India’s ASTROSAT completes five successful years of mapping stars

Published: September 29, 2020

The ASTROSAT was the first multi-wavelength satellite launched by Indian Space Research Organization (ISRO). It was launched on September 28, 2015. It has now completed five years of successful imaging of celestial objects.

Highlights

The ASTROSAT explored stars, star clusters and mapped large and small galaxies of Milky Way galaxy called “Magellanic Clouds”. The Magellanic Clouds are energetic phenomenon such as Gamma-ray bursts, supernovae, active galactic nuclei. In simple terms, they are called Satellite Galaxies of Milky Way.

The resolution of ASTROSAT is three times better than the resolution of NASA Mission, GALEX.

ASTROSAT

With the success of ASTROSAT, India has become one of the exclusive club of nations to have space-based observatories. The other countries that have space observatories are USA, Japan, European Space Agency, Russia and Japan. The satellite aims to provide high energy processes in binary star systems that contain black holes and neutron stars.

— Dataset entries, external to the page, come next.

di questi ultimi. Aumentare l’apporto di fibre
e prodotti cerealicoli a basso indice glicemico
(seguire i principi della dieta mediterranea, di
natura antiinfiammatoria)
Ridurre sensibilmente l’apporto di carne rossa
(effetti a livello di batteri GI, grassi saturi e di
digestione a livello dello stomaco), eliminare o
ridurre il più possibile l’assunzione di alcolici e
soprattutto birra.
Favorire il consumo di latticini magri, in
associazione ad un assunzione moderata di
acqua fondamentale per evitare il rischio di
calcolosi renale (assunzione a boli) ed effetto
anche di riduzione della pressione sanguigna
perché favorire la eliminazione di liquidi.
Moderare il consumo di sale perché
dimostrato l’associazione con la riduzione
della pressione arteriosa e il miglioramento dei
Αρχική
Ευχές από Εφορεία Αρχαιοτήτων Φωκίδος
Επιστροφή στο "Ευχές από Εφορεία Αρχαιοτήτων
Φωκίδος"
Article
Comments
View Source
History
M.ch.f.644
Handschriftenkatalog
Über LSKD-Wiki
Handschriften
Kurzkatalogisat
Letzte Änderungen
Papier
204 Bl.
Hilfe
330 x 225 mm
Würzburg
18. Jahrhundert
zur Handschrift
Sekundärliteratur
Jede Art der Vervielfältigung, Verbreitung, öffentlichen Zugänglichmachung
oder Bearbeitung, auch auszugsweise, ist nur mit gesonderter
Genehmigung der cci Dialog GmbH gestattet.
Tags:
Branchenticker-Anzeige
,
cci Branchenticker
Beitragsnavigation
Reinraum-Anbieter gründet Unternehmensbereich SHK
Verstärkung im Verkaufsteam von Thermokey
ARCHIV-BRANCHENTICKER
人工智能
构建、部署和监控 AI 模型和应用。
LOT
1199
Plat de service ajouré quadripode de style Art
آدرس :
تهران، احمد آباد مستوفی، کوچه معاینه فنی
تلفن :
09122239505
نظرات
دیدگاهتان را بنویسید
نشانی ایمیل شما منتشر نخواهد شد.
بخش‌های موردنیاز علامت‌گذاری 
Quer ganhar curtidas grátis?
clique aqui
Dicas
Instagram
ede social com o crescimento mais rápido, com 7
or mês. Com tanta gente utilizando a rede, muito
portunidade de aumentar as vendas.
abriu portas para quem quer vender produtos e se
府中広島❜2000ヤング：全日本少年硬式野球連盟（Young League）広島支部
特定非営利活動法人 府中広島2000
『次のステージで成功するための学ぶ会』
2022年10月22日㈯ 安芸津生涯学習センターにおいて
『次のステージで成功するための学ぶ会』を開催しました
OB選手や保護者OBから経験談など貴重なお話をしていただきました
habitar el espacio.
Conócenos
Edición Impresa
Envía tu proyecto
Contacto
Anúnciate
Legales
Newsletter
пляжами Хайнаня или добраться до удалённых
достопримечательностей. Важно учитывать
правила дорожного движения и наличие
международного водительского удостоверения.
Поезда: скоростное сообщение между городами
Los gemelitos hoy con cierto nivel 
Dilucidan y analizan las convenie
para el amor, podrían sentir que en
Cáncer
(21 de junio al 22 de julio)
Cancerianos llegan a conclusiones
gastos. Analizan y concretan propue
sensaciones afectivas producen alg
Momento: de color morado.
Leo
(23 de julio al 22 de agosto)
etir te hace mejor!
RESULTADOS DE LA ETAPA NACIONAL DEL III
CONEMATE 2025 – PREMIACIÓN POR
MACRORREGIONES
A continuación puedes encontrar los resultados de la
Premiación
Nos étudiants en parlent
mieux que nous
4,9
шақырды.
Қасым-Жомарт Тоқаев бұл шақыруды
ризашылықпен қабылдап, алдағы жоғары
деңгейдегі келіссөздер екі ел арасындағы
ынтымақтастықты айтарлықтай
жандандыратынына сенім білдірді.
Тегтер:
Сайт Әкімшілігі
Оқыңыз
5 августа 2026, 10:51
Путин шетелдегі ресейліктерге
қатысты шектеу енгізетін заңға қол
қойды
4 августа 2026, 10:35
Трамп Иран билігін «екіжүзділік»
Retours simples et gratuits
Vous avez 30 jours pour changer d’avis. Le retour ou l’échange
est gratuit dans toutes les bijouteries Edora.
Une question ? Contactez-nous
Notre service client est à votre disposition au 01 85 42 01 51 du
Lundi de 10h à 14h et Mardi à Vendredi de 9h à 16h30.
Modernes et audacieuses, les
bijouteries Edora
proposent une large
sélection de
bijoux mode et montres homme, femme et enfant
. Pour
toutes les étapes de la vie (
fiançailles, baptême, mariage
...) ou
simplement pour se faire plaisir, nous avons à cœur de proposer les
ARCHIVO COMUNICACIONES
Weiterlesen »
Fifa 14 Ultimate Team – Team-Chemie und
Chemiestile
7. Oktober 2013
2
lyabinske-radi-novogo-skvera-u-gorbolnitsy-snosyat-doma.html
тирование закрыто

ASTROSAT was the first dedicated Indian Mission that studied celestial sources in X-ray, UV and optical spectral bands simultaneously with its five UV Telescopes and X-ray telescopes. The ground command and control centre of ASTROSAT is located in ISRO Telemetry Tracking and Command Network (ISTRAC), Bangalore

ISTRAC

The ground stations of ISTRAC are located in Bangalore, Hyderabad, Port Blair, Thiruvananthapuram, Sriharikota and Lucknow.

GALEX

GALEX is Galaxy Evolution Explorer. It was launched by NASA in 2003 and it operated till 2012. The mission was to observe hundreds of thousands of galaxies. It aimed to determine the distance of each galaxy from the earth. It also found the rate at which star formation occurs in each galaxy.

ASTROSAT 2

It is the successor of the one launched in 2015. The operation time of ASTROSAT-1 was five years and is ending in 2020. No steps have been taken towards ASTROSAT-2, but a proposal has been made by ISRO.